* Excerpt provided *
== == ==

Electronic mail (email) has been around since the mid-nineties and is now the most used form of business communication. Over 300 billion emails are sent every year in the UK alone.
That’s a lot of emails.
It’s easy to see why it has become the preferred mode of communication in most cases, as it is fast, and free. Regrettably however, email is not a particularly safe or secure method of communication. Whereas services like WhatsApp encrypt messages “end to end” meaning they can only be read by the sender and receiver, the vast majority of emails are sent unencrypted. It’s therefore important for us all to be aware of the dangers that emails can present, especially when sharing sensitive data such as our bank account details. Examples of things to beware of include:
Email Spoofing: This is a technique that criminals use to send emails that appear to be from a legitimate source. This can be done by changing the sender’s email address to make it look like it originated from your bank or another trusted organization. The “fake boss” email is a typical example. This is where an employee, often in the accounts department, receives an email claiming to be from their “boss” and asking them to make an unusual payment. I personally get emails like this on a regular basis. Thankfully, I haven’t “fallen victim” to one yet, and hope never to, hence the need for vigilance at all times.
Man-in-the-Middle Attack: This is where a criminal intercepts your email before it reaches the intended recipient. This can be done by hacking into either your email account, your service provider’s account, or the recipient’s account.
Once a hacker manages to intercept your email, they can read it, change the content, or delete it altogether. This type of attack could be very damaging, particularly in a scenario where you have written your bank details in the email and the criminal alters the details to a different bank account before sending the email on to the recipient.
The “Payee Check” which many banks now use to verify that the name on an account matches the sort code and account number when making an electronic payment does assist to combat this, but the danger remains very real.
It is primarily because of the danger associated with this particular form of cyber-attack that we always advise our clients to never send us their bank details in the body of an email, but to always attach such details to the email as a PDF document instead. PDF documents are much harder to change if your email ever gets intercepted. Alternatively, we send out the form requesting confirmation of our clients’ bank details at the start of their matters. By completing and returning this form to us, either in the post or at a subsequent face to face meeting, you would be eradicating the danger of your bank details falling into the wrong hands or being altered by fraudsters. Another option, which is much safer than sending your bank details via email, is to complete the details on DocuSign, an electronic service we use, which is much more secure.
Phishing Attack: This is probably the most common form of email scam. A phishing attack is aimed at tricking the recipient into revealing their personal information, such as passwords, card numbers and bank account details.
In a phishing attack, the perpetrators will typically send you an email which appears to be from a legitimate source. The email will often contain a link that, when clicked on, will take you to a fake website which almost perfectly replicates your bank or another trusted (usually financial) organization. Once you enter your personal information on the fake website, it becomes easier for the criminals to use it to carry out fraudulent activities against you and/or quite often, using your identity.

== == ==

* Tasks to perform *
(1) Reproduce verbatim the stretch of the article on email security from "Once a hacker" through "to the recipient.".
(2) According to the article on email security, how many emails are sent each year in the UK?

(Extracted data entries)
== == ==

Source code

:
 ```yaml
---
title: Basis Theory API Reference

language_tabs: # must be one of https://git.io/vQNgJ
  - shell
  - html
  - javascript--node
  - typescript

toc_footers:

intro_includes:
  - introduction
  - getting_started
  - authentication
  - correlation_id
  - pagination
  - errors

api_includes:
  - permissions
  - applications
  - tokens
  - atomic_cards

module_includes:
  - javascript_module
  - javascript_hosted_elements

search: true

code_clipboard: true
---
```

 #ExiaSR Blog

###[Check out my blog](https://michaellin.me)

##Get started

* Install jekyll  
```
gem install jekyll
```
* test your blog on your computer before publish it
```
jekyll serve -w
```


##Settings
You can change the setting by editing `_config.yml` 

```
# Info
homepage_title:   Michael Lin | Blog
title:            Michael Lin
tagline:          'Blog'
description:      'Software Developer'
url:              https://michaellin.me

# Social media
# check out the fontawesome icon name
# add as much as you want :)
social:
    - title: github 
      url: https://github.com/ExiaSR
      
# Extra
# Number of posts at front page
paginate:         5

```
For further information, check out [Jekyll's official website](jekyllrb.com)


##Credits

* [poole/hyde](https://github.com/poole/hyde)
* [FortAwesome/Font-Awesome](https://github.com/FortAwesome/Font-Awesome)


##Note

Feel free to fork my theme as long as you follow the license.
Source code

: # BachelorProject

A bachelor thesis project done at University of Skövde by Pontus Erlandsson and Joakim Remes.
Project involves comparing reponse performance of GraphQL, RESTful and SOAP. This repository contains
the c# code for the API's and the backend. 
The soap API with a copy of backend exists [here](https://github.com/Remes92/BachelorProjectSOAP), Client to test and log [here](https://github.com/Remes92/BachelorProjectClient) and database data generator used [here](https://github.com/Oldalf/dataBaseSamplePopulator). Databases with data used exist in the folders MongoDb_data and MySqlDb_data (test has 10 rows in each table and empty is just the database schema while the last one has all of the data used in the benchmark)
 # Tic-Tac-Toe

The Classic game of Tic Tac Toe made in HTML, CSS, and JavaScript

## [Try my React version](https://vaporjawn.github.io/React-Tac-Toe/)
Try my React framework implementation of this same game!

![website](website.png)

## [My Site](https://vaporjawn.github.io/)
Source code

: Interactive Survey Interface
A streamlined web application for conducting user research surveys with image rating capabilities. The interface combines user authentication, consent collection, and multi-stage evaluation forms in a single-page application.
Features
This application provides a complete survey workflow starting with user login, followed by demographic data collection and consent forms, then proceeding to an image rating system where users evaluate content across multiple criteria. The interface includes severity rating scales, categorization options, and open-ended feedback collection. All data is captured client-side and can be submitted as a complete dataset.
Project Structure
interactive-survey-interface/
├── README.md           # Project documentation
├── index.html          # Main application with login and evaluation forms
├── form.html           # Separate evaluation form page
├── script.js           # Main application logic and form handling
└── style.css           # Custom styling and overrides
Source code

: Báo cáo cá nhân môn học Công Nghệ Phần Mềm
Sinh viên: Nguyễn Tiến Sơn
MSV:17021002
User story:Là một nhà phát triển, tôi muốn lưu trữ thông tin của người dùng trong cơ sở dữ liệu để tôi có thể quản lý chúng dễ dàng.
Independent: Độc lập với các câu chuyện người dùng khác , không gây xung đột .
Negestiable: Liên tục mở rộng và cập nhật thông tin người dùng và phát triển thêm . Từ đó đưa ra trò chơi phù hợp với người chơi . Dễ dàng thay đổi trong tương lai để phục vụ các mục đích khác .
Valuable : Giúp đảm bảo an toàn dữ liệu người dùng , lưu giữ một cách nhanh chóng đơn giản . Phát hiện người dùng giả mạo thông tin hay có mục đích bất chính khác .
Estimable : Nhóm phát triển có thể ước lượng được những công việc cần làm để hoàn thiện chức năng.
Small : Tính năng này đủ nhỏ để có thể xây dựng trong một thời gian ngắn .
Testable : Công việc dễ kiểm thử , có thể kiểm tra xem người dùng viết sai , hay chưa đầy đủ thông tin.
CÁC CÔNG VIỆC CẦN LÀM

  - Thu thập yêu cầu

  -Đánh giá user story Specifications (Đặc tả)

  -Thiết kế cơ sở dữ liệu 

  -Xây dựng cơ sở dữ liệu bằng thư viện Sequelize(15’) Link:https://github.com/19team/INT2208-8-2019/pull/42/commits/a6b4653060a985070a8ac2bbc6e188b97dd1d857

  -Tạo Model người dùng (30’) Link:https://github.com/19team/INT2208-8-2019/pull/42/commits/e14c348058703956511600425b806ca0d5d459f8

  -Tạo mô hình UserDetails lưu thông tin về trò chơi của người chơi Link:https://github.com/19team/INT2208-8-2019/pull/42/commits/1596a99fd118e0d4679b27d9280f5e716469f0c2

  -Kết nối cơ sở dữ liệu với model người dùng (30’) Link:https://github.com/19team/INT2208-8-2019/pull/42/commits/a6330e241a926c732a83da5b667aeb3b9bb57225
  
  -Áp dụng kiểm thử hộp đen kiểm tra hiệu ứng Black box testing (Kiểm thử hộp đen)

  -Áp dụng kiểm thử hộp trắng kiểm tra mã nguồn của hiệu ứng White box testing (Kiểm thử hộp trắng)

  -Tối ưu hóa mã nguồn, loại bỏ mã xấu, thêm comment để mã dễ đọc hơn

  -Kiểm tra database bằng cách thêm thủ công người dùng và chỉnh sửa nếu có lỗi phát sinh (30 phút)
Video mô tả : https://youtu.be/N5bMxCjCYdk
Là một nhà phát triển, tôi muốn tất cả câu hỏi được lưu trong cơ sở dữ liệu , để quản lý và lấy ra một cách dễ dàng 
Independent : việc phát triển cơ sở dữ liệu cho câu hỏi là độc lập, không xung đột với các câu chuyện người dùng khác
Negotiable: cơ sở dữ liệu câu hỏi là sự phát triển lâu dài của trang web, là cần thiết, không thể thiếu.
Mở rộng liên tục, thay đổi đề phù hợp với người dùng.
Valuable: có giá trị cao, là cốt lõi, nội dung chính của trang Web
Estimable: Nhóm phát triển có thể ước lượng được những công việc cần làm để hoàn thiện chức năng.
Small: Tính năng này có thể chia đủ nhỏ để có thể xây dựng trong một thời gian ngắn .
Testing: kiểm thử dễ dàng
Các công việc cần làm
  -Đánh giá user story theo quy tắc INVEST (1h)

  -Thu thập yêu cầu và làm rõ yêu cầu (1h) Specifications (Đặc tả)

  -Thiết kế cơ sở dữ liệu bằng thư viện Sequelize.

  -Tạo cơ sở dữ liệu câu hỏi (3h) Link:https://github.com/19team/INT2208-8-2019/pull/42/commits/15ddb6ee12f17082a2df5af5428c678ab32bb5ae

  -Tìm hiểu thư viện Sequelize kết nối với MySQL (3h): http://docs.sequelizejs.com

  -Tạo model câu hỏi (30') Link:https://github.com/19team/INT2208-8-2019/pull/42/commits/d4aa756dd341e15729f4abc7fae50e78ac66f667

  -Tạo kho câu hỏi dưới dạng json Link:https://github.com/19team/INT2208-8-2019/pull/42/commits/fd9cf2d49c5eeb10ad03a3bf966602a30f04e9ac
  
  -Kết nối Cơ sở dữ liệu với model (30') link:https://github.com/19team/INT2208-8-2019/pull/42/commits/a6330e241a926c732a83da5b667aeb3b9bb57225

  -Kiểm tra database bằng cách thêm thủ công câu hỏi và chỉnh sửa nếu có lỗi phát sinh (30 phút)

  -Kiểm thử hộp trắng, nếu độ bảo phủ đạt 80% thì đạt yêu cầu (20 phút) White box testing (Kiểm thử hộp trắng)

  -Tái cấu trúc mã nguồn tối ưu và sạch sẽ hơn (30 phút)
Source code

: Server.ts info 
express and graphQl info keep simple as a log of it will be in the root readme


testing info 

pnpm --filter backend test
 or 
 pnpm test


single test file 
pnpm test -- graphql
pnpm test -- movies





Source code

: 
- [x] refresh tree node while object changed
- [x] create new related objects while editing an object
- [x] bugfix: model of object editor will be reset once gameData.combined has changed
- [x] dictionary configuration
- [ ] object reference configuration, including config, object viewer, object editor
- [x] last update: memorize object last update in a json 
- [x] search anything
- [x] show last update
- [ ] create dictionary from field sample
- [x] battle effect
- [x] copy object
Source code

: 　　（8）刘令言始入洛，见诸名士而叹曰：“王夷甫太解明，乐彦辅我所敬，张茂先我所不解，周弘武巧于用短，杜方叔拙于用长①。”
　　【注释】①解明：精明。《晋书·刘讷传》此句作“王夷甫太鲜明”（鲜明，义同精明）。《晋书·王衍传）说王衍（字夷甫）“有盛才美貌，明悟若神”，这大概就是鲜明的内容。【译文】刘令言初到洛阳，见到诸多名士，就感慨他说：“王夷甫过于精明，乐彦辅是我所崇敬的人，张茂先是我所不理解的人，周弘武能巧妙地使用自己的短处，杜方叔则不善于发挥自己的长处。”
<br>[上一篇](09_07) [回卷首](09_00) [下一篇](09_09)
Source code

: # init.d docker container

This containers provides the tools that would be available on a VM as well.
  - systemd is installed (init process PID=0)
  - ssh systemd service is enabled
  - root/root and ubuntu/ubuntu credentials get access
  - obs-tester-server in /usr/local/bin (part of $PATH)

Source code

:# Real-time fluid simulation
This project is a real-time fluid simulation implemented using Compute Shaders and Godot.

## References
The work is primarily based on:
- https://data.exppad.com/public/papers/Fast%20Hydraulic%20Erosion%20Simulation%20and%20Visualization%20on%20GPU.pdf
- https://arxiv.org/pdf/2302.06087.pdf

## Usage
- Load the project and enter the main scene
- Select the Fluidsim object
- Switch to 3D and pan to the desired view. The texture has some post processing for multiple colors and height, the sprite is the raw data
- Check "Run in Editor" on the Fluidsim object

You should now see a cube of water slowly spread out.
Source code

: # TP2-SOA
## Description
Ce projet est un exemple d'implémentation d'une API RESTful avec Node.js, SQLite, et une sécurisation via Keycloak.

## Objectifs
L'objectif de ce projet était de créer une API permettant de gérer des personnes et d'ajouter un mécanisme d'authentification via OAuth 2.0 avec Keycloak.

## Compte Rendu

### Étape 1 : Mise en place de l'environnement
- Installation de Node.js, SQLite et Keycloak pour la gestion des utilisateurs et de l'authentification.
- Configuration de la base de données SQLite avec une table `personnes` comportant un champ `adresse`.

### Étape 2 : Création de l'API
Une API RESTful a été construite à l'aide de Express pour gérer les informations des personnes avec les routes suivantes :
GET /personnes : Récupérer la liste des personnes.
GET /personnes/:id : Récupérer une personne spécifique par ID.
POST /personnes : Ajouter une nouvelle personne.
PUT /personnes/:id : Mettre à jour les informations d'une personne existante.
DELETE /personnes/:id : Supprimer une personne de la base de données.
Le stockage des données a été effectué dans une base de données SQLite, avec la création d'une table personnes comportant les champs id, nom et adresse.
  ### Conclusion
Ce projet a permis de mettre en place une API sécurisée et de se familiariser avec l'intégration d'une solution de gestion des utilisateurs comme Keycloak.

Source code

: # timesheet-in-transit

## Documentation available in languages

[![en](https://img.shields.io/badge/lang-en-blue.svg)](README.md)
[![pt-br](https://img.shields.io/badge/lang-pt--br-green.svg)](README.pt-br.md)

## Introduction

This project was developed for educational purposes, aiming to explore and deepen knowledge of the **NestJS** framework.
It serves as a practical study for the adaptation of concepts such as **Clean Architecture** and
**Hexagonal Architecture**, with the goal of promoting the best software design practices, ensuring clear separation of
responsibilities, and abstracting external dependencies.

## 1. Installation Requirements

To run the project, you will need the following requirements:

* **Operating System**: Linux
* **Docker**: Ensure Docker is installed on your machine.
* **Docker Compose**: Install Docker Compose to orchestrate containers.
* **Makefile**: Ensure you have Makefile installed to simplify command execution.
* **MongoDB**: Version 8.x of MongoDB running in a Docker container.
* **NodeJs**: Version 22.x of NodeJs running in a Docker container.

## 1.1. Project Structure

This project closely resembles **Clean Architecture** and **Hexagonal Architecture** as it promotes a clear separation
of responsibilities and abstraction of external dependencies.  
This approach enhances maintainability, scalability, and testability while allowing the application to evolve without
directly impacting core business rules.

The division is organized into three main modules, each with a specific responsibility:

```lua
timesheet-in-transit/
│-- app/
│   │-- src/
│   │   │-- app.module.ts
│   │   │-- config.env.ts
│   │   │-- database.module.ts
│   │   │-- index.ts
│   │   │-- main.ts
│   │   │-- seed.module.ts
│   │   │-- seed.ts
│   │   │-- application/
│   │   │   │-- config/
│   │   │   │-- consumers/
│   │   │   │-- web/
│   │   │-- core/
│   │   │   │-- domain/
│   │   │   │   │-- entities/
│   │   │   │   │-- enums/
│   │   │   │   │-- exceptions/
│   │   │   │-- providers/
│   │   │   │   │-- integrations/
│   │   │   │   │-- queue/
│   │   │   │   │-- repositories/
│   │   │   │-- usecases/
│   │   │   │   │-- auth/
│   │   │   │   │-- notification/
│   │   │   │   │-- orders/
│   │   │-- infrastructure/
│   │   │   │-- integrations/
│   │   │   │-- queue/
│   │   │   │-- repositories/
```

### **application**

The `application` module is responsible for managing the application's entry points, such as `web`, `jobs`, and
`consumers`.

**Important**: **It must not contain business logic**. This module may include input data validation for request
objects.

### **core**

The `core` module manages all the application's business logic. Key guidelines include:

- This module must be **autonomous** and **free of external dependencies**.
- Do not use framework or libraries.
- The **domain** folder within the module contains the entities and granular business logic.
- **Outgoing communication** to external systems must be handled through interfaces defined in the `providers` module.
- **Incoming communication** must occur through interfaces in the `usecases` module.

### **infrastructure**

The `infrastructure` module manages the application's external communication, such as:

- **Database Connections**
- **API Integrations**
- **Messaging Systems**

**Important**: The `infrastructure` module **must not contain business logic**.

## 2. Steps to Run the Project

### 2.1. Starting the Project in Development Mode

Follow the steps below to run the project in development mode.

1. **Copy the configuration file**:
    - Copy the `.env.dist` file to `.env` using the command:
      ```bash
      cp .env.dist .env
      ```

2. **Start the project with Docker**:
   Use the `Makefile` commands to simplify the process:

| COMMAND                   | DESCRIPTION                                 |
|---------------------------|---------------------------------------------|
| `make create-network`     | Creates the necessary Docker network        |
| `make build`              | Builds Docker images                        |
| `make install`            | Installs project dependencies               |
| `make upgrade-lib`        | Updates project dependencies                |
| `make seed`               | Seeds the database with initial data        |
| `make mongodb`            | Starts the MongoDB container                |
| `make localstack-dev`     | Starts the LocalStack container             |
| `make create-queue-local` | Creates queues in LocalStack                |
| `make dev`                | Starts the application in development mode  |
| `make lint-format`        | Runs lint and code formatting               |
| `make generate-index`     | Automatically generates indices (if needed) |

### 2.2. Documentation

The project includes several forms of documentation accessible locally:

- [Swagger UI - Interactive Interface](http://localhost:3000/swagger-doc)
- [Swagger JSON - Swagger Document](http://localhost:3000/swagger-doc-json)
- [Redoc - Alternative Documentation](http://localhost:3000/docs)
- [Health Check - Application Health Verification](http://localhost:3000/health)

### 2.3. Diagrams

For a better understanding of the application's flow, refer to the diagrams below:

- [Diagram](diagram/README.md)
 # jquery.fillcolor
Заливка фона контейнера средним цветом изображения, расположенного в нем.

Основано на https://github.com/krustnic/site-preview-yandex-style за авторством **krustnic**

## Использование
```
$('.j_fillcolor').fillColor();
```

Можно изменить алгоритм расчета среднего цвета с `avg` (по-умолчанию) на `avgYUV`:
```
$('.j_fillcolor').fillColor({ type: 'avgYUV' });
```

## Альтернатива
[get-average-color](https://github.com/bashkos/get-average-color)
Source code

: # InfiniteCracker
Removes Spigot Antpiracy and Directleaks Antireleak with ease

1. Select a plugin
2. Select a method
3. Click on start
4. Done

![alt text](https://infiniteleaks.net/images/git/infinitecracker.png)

== == ==

* Answers to the tasks *
(1)
Once a hacker manages to intercept your email, they can read it, change the content, or delete it altogether. This type of attack could be very damaging, particularly in a scenario where you have written your bank details in the email and the criminal alters the details to a different bank account before sending the email on to the recipient.

(2) Over 300 billion